Task instructions: Count, in the entries, the lines with "Gerber". Answer with the number only.
———
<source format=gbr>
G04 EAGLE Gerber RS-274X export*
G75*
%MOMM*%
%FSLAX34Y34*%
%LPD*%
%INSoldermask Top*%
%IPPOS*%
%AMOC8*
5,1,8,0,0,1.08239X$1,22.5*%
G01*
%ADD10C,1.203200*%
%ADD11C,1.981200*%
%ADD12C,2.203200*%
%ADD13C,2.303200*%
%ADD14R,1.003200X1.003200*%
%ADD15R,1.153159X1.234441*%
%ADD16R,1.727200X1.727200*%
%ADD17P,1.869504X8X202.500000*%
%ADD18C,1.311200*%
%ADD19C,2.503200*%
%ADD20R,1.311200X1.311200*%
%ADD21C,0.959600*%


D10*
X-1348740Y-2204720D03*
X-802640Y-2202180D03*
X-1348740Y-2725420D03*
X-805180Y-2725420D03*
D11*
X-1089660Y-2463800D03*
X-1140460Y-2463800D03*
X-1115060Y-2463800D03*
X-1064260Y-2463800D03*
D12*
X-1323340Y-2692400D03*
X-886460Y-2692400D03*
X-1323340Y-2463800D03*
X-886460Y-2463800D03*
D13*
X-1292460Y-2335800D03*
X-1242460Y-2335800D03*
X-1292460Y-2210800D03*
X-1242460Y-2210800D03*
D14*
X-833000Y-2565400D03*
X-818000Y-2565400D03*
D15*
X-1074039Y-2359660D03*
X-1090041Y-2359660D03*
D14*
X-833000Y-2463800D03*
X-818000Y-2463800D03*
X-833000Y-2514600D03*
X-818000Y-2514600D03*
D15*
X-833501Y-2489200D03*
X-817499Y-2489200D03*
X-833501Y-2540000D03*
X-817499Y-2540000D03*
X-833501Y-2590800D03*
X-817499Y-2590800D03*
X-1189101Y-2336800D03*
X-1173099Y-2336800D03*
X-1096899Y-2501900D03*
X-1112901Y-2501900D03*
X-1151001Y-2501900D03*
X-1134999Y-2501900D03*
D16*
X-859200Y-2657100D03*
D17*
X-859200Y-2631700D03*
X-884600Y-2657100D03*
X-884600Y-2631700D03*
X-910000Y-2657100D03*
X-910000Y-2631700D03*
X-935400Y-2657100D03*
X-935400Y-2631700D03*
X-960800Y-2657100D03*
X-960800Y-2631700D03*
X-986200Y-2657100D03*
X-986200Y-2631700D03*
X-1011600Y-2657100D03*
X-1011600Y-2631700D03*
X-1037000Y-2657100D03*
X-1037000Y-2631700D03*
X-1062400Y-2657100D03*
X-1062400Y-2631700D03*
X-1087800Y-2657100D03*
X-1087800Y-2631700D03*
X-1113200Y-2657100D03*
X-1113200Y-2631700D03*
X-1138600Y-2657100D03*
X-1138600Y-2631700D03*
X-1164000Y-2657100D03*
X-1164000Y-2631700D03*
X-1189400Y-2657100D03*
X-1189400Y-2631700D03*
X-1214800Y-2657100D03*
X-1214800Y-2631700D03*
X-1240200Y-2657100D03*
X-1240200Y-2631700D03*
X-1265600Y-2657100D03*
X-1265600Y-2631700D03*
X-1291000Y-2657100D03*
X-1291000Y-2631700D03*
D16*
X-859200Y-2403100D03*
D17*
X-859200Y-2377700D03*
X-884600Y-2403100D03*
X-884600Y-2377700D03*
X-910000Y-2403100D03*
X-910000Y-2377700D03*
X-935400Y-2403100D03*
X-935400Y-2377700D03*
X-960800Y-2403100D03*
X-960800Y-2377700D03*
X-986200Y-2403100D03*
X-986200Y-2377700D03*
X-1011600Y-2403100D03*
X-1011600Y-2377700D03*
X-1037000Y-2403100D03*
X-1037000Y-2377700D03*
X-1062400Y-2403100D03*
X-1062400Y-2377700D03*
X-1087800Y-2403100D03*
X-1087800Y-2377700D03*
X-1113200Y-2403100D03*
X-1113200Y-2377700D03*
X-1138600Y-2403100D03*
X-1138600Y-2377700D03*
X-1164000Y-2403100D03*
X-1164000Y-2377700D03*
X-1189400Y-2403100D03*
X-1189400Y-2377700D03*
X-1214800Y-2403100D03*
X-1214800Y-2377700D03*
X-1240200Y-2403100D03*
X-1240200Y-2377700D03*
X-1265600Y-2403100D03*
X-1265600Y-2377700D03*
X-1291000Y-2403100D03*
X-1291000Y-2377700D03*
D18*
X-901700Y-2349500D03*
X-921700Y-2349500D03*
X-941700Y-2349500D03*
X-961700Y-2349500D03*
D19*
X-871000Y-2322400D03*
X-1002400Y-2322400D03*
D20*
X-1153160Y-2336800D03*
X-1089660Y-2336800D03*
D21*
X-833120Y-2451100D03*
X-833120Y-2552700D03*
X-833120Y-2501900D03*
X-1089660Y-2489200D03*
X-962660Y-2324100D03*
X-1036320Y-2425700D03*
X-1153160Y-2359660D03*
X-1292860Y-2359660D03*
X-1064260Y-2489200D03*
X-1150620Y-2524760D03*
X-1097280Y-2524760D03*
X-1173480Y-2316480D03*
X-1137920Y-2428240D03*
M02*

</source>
———
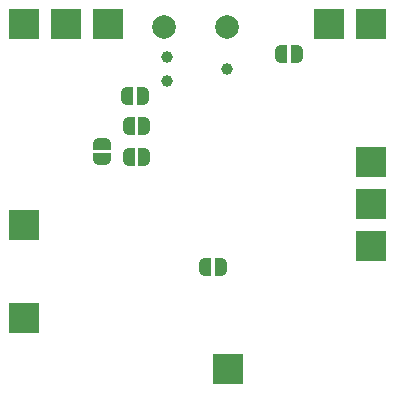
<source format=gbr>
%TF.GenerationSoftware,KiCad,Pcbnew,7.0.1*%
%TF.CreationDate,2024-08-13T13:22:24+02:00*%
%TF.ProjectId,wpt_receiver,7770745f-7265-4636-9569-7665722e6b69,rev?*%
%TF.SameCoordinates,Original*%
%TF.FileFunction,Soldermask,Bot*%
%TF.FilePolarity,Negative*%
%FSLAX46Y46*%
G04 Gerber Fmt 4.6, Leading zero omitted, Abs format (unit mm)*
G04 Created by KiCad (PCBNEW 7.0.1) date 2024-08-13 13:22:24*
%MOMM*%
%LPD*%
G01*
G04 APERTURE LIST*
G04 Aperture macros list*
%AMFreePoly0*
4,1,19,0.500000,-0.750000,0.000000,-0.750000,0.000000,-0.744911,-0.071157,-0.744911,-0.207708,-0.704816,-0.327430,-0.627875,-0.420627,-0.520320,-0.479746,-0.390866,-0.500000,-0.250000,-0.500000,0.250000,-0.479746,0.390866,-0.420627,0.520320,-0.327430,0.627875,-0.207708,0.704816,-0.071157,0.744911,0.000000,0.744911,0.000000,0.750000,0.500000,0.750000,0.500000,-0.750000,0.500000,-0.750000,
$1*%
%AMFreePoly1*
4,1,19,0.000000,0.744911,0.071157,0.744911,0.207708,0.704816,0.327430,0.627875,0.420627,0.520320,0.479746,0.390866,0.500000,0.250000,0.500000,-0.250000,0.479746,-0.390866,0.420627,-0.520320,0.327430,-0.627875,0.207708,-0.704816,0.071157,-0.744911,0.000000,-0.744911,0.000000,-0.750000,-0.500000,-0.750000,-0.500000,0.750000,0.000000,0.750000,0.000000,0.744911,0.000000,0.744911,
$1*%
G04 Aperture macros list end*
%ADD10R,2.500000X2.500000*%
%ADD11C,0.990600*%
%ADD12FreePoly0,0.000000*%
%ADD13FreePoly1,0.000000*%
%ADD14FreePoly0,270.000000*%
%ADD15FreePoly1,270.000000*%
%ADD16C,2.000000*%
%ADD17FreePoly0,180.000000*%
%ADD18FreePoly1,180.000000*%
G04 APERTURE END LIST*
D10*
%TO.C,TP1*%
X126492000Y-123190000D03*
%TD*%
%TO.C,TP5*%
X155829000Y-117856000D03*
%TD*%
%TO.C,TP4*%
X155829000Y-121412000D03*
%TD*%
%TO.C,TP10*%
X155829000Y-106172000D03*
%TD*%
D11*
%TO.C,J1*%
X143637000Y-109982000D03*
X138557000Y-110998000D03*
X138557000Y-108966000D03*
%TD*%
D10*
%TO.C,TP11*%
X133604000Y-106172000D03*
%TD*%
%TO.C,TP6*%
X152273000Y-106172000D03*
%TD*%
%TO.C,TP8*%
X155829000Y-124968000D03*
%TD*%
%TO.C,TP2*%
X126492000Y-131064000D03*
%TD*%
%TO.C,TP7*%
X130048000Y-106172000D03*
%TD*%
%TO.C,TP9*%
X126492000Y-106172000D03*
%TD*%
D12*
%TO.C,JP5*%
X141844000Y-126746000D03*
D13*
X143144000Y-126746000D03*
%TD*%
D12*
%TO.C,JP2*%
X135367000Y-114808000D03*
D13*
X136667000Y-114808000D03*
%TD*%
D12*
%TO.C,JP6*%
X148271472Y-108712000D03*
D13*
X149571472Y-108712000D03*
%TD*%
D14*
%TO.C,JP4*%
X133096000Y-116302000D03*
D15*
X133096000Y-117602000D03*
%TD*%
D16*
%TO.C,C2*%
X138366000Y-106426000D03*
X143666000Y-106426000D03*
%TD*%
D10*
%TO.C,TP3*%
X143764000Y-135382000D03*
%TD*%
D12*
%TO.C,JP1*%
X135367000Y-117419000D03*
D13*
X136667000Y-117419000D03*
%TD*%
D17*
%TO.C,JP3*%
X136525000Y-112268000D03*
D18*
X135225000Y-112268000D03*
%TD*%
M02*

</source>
———
Solved exercise: 2